Using drones could offer a cheaper way to deliver vaccines and improve vaccination rates in developing countries, according to a study led by the Johns Hopkins Bloomberg School of Public Health (JHSPH) and the Pittsburgh Supercomputing Centre.
According to the study published in the journal Vaccine, cost savings would come from drones being able to deliver vaccines more quickly and cheaply than by land-based transportation, which are limited by road conditions and have high fuel and maintenance costs.
“Many low- and middle-income countries are struggling to get lifesaving vaccines to people to keep them from getting sick or dying from preventable diseases,” said Senior Author and Associate Professor at JHSPH, Bruce Lee.
“You make all these vaccines but they’re of no value if we don’t get them to the people who need them. So there is an urgent need to find new, cost effective ways to do this,” continued Prof Lee.
For their study, the researchers used a computer model to simulate a land-based transportation system and compared it with an unmanned drone system for delivering vaccines as part of an immunisation programme in Mozambique.

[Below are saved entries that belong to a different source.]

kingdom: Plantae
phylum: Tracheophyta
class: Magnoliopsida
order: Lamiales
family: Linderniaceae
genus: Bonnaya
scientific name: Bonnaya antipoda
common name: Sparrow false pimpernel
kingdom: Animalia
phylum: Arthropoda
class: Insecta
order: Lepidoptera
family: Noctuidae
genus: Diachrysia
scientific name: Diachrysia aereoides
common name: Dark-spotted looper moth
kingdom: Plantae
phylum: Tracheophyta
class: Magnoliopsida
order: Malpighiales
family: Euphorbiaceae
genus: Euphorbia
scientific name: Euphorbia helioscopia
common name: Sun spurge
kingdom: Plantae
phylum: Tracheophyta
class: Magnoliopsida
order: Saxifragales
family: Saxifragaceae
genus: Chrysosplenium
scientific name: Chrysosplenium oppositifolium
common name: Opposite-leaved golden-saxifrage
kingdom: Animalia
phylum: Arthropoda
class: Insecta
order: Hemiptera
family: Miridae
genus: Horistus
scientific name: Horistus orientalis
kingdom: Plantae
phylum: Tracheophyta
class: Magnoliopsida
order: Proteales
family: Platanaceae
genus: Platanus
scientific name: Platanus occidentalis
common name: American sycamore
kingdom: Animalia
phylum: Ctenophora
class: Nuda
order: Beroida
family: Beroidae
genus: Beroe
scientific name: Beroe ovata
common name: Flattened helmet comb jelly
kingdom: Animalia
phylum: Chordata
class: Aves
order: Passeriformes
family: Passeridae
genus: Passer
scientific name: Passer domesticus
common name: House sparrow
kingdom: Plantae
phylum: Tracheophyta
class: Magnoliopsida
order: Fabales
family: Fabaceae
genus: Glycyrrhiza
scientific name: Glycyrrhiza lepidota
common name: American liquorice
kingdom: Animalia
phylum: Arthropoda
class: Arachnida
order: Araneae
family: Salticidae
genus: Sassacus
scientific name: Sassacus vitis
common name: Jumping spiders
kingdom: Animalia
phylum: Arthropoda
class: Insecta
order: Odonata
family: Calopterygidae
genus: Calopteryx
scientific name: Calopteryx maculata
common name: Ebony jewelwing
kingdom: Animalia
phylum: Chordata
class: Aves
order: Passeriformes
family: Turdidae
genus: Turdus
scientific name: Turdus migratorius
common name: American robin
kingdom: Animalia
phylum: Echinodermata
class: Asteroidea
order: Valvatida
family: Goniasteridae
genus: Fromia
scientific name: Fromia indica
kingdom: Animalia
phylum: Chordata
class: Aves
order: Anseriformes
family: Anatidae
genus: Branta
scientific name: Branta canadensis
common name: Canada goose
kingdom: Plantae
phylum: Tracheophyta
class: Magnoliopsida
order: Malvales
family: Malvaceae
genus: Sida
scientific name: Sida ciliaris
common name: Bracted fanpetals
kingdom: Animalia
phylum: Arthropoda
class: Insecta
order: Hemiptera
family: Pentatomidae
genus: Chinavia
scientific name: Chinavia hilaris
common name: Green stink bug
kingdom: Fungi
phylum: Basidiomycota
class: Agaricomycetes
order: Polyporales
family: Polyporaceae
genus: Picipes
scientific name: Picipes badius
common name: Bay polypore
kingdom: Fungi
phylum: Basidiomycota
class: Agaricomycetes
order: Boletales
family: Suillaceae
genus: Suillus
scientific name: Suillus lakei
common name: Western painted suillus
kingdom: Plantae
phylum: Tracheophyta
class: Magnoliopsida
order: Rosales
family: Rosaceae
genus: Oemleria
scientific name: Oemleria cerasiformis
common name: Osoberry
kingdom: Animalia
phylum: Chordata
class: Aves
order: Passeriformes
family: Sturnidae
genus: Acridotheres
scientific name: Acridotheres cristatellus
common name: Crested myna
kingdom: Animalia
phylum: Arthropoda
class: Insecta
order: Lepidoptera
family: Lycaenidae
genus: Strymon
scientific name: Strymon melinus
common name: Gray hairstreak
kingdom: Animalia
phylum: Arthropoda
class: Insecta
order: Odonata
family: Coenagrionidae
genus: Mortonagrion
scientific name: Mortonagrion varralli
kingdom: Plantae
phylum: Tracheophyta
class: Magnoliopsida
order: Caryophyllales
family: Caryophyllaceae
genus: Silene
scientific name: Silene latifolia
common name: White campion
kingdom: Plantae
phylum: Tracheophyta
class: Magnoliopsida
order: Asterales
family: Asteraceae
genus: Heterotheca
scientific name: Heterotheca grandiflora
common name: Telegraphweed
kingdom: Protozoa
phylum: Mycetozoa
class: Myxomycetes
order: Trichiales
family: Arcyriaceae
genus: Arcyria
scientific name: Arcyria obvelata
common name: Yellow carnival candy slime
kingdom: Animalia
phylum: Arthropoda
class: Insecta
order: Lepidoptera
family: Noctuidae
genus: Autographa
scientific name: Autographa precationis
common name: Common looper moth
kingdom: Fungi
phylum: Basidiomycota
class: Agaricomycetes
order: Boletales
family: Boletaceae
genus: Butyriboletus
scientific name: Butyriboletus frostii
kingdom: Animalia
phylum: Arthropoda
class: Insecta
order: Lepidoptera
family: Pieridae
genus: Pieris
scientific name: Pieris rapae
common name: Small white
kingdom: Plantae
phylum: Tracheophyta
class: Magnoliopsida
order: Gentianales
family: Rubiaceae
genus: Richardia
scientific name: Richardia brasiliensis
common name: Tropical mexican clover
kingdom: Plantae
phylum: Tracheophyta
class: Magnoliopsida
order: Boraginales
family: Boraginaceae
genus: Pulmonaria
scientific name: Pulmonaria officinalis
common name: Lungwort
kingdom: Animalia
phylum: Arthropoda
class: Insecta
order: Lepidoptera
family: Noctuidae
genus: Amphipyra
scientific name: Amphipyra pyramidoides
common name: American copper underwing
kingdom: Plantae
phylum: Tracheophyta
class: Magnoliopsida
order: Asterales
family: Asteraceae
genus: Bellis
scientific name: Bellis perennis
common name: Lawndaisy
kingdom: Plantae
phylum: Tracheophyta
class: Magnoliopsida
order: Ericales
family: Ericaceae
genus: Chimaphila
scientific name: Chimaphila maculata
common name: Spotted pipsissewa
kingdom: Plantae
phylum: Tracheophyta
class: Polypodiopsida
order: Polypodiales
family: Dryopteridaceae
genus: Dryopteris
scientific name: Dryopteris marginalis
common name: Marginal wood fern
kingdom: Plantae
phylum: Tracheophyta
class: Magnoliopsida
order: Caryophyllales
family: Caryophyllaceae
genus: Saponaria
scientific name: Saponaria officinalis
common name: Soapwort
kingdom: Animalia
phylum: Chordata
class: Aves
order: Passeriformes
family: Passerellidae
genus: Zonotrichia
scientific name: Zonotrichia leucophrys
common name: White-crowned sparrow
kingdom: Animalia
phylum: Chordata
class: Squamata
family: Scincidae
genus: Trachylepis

They found that using drones to get vaccines to the vaccination locations could slightly improve vaccine availability and potentially immunise 96% of the target population as compared to 94% using land-based transport. The results showed a 20% cost savings.
The study showed that drones can bypass the challenges of existing transportation and improve the efficiency of health supply chains and provide reliable access to medical products, irrespective of where the patient resides.
Supply chain inefficiencies can mean that many vaccines don’t even reach the people who need them.
According to the study, non-vaccine costs of routine immunisations are expected to rise by 80% between 2010 and 2020, with more than one-third of costs attributable to supply chain logistics.
While unmanned drones have boomed in recent years, little has been known whether this is a cost-effective use of the technology. However this has not slowed down the uptake of the technology.
Drones have been used for surveillance and in humanitarian aid delivery and are now being developed to transport medical samples and supplies.
Currently drones are being tested for medical supply deliveries in Rwanda and in Papua New Guinea. UNICEF is testing the feasibility of using them to transport lab samples in Malawi. And in Brazil, the technology is being used to detect and destroy the mosquito responsible for the spread of the Zika virus.
“Assuming that drones are reliable, are capable of making the necessary trips and have properly trained operators, they could be a less expensive means of transporting vaccines, especially in remote areas,” said Prof Lee.
“They could be particularly valuable when there are more demand for certain vaccines than anticipated and immunisation locations must place urgent orders,” concluded Prof Lee.